Covid-19 is a problem too, of course, but it’s one in which Ardern can present herself and her government as being decisive and on top of things, in contrast to all the others where it looks incompetent and bereft of ideas. Crucially, it’s also an issue on which Ardern can count on the vast majority of the public being on the government’s side, because who doesn’t want to stamp out a potentially lethal disease?
The question I’m asking myself is whether Newshub’s decision to devote the whole hour to the Ardern and Bloomfield Show wasn’t made on the basis of normal news criteria. By any yardstick, it was overkill.
On any day, it would have been odd. On a day when the world’s attention was riveted by the drama unfolding in Afghanistan (to say nothing of the tragedy in Haiti and the multiple other events that would have normally competed for time in the bulletin), it was more than odd; it was incomprehensible. Unless, that is, Newshub has a political agenda.

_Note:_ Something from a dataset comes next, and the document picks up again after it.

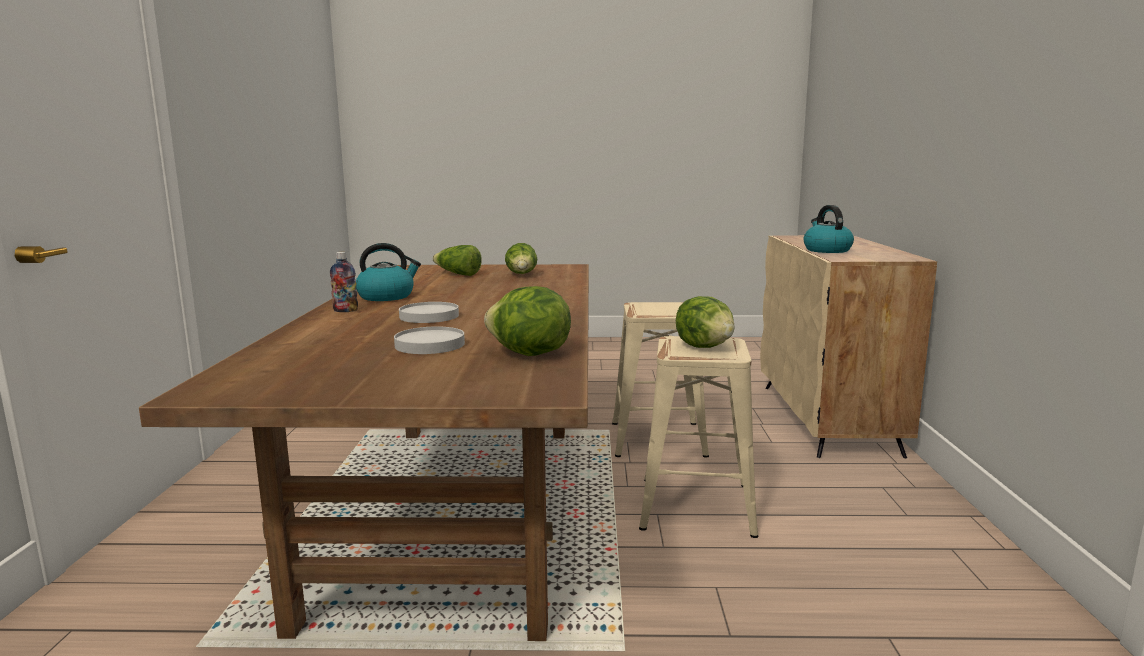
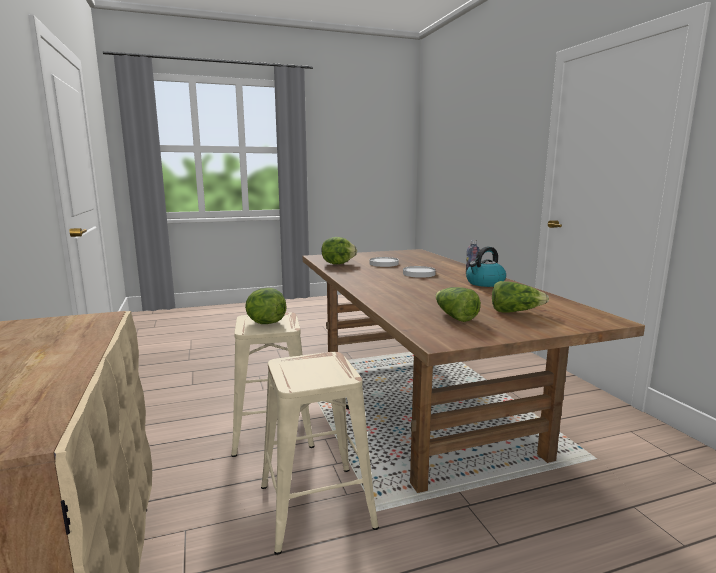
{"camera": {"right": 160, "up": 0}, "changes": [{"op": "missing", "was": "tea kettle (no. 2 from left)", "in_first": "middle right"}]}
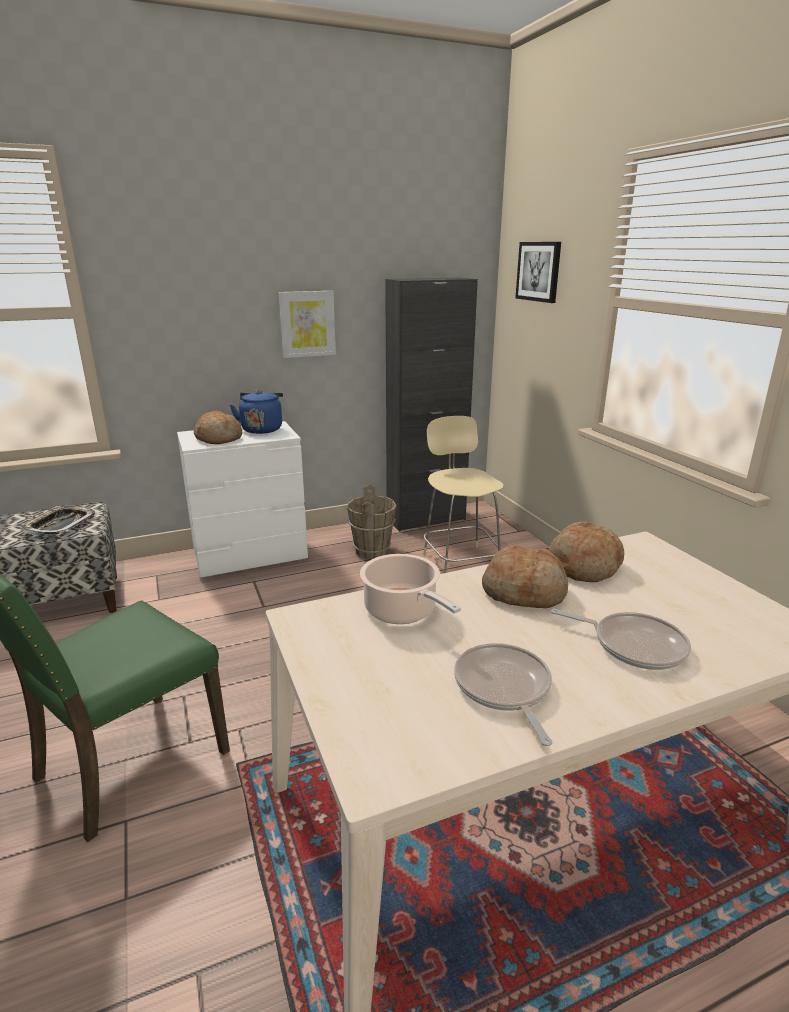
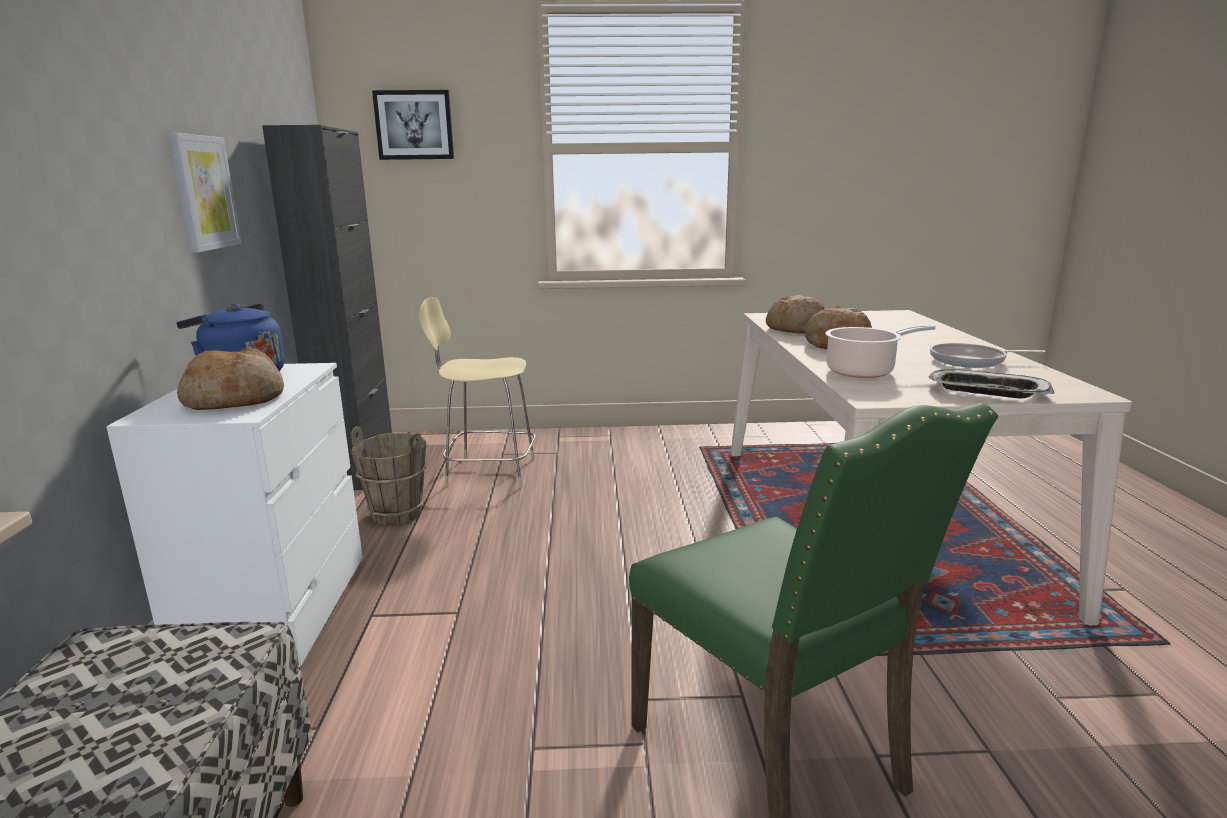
{"camera": {"right": -70, "up": -5}, "changes": [{"op": "relocated", "was": "carrying tray", "in_first": "middle left", "in_second": "middle right"}, {"op": "missing", "was": "frying pan (no. 2 from left)", "in_first": "middle right"}]}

A charitable explanation might be that Newshub was simply displaying the parochialism and insularity of a small, self-absorbed country at the bottom of the world, or alternatively that its over-stimulated journalists got carried away. But I don’t buy it. Political editor Tova O’Brien reinforced the impression that this was a political propaganda exercise by obligingly parroting the government’s message at the conclusion of the bulletin. She’s too experienced not to be aware of what she was doing.
I’m not a conspiracy theorist and I’ve been in journalism too long to cry “Bias!” every time I see or read something I object to. But how else do you explain last night’s weirdness, other than by facing up to the realisation that parts of the media are now so brazenly politicised that they’re beyond caring whether anyone notices?
Footnote: I don’t know how TVNZ handled the lockdown announcement. I could have watched it on demand, but there’s a limit to my masochism.